8. M. [O] fait grief à l'arrêt de le débouter de ses demandes en revendication de brevets, de provision et d'expertise, alors « que l'acquisition des éléments incorporels de l'actif d'une société, comprenant un brevet et le résultat de travaux effectués dans la continuité de ce brevet par un salarié investi d'une mission inventive qu'elle avait employé, ne confère pas au cessionnaire la qualité d'ayant droit de l'employeur, en sorte que ce cessionnaire, qui a déposé un brevet à partir de ces éléments, n'est pas fondé à opposer au salarié que l'invention, dont celui-ci est l'auteur et revendique la propriété, est une invention de mission lui appartenant ; qu'ajoutant que la société Télécom Design justifiait d'une chaîne régulière de droits lui conférant les propriétés de la demande de brevet FR 09 50127 et du brevet EP 2 207 154, peu important qu'elle ait ou non la qualité d'ayant droit de l'employeur de M. [O], de sorte qu'elle était fondée à opposer ces droits de propriété à ce dernier pour faire échec à son action en revendication portant sur ces deux brevets, tout en relevant que M. [O] avait réalisé ses travaux à l'occasion de l'exécution de son contrat de travail avec la société Icare développement qui avait déposé un premier brevet, que la société INS avait repris les éléments incorporels de l'actif de la liquidation judiciaire de cette société comprenant ce brevet et en avait déposé un autre dans la continuité du premier, puis avait cédé le second à la société Télécom Design, lequel constituait les brevets FR 09 50127 et EP 2 207 154, la cour d'appel a violé les articles L. 611-6 du code de la propriété intellectuelle et L. 611-7, 1, du même code. »

Réponse de la Cour

9. Il résulte des articles L. 611-6 du code de la propriété intellectuelle et L. 611-7, 1, du même code, dans sa rédaction issue de la loi n° 94-102 du 5 février 1994, que si l'inventeur est un salarié et que l'invention est faite dans le cadre de l'exécution de son contrat de travail comportant une mission inventive qui correspond à ses fonctions effectives, le droit au brevet sur cette invention appartient au seul employeur. Aucune disposition n'empêche celui-ci de céder ce droit à un tiers. Par conséquent, ayant cause du cédant, le cessionnaire qui dépose le brevet peut opposer au salarié inventeur, qui demande le transfert du brevet à son profit, la nature d'invention de mission de l'invention protégée par le brevet, sur laquelle le salarié n'a jamais détenu de droit à un titre de propriété industrielle.
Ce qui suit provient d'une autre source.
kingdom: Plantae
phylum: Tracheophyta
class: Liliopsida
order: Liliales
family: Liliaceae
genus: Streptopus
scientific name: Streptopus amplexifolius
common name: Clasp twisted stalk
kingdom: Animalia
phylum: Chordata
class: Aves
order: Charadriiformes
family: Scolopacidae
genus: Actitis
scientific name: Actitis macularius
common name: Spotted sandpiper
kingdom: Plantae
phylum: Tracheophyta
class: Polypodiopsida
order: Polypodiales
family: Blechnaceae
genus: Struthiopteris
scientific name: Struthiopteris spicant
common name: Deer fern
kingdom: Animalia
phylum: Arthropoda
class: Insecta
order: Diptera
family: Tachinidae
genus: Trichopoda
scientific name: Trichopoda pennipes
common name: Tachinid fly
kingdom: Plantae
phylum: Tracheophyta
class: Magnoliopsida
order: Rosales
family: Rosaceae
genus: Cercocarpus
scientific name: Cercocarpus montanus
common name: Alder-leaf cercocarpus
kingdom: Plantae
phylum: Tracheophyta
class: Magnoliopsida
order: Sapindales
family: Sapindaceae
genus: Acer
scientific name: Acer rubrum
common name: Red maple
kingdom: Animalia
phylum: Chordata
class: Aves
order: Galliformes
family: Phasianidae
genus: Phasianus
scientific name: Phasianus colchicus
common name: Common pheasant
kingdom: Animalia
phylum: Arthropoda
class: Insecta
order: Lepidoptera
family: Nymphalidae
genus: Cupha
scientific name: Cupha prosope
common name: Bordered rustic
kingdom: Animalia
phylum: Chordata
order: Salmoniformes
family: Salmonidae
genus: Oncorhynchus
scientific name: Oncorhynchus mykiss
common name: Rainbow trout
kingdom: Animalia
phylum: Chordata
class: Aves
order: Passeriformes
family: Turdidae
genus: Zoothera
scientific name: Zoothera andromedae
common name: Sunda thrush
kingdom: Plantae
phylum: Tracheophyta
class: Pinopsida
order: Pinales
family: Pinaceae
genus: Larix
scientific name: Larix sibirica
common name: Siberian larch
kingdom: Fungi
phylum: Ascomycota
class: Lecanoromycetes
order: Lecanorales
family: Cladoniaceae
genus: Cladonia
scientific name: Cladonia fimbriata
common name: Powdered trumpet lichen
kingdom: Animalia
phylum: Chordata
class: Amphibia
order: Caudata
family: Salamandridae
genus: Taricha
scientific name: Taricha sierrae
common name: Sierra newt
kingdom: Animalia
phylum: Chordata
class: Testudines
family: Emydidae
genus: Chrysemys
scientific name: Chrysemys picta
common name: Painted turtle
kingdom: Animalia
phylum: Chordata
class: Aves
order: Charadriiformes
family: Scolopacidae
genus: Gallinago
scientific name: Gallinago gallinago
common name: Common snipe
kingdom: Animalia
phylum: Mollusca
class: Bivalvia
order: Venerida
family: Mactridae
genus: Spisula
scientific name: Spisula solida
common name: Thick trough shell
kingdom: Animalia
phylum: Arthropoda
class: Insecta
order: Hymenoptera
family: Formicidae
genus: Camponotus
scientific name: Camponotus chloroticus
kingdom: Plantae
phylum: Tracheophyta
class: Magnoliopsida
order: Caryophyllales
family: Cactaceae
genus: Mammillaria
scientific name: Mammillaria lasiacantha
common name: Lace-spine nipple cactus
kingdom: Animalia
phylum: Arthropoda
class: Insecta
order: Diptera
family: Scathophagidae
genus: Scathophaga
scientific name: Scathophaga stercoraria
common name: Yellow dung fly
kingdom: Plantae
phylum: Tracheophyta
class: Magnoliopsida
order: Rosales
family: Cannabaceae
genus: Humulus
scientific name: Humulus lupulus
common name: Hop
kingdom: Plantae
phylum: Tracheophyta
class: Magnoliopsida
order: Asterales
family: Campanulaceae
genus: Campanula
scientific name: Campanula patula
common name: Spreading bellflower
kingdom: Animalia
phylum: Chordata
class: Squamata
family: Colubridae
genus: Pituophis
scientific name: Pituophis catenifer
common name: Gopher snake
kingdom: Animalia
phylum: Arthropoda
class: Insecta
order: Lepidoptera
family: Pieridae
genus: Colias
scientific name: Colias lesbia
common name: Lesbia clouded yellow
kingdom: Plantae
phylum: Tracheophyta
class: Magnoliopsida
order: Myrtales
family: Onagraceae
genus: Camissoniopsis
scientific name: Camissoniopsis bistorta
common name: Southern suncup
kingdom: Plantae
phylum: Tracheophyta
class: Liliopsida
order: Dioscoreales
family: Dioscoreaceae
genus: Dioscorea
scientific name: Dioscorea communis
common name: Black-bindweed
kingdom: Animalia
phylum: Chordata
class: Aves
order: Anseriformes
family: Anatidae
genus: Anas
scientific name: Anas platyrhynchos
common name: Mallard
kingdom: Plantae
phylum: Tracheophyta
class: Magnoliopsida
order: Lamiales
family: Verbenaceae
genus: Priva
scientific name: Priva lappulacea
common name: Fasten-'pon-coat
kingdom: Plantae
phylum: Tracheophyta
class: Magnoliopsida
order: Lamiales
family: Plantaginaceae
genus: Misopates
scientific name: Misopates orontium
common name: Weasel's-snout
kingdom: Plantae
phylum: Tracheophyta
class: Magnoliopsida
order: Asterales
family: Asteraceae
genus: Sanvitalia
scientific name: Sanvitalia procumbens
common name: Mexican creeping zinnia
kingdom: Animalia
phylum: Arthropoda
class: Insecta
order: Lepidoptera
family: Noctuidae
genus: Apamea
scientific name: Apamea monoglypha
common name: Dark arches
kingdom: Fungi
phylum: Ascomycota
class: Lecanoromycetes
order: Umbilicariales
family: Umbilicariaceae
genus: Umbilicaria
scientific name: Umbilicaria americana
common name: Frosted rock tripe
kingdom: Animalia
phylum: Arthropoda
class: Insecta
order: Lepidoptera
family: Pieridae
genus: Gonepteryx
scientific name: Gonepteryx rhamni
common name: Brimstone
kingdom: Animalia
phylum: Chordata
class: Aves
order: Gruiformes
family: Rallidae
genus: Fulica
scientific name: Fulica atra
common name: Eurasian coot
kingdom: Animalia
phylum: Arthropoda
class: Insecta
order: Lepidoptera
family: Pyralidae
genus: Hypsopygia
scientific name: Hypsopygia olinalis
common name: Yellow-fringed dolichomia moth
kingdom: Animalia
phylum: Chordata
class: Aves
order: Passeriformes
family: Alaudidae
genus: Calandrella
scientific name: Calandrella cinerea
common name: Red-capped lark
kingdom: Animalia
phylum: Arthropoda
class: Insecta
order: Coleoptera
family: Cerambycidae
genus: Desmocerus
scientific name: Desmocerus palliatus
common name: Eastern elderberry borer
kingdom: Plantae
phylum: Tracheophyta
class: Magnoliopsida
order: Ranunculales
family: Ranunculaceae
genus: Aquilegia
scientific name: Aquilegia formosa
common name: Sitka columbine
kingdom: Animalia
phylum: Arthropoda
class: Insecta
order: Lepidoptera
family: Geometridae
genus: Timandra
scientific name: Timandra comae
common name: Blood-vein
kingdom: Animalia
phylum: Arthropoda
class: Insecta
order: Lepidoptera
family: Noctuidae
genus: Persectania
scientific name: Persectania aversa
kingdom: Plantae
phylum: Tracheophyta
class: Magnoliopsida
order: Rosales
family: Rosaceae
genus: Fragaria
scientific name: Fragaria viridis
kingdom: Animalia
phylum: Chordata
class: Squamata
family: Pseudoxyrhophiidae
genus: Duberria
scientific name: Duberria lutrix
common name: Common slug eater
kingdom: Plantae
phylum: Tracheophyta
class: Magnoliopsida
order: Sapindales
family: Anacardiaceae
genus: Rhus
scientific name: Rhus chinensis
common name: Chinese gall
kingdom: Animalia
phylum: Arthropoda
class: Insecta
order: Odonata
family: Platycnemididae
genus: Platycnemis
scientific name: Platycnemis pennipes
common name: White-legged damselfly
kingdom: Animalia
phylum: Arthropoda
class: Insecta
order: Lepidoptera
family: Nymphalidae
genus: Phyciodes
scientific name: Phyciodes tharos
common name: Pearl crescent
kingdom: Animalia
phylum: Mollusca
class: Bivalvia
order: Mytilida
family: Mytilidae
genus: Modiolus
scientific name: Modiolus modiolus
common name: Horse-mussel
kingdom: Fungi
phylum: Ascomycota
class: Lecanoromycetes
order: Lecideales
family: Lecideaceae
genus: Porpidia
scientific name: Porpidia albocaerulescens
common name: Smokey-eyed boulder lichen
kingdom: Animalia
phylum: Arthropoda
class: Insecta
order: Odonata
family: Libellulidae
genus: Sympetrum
10. Ayant retenu que l'invention développée par M. [O] avait la nature d'invention de mission, que le droit au brevet sur cette invention appartenait donc à la société Icare développement, que l'ensemble des actifs incorporels de cette société avaient été cédés à la société INS, laquelle avait déposé les brevets français FR 09 50127 et européen EP 2 207 154, ensuite cédés à la société Télécom Design, c'est à juste titre que la cour d'appel en a déduit que la société Télécom Design, ayant cause du premier titulaire du droit au brevet sur l'invention, était fondée à opposer son droit de propriété sur ces brevets à M. [O] pour faire échec à son action en revendication desdits brevets.

11. Le moyen n'est donc pas fondé.

PAR CES MOTIFS, la Cour :

REJETTE le pourvoi ;

Condamne M. [O] aux dépens ;

En application de l'article 700 du code de procédure civile, rejette les demandes ;

Ainsi fait et jugé par la Cour de cassation, chambre commerciale, financière et économique, et prononcé par le président en son audience publique du cinq janvier deux mille vingt-deux.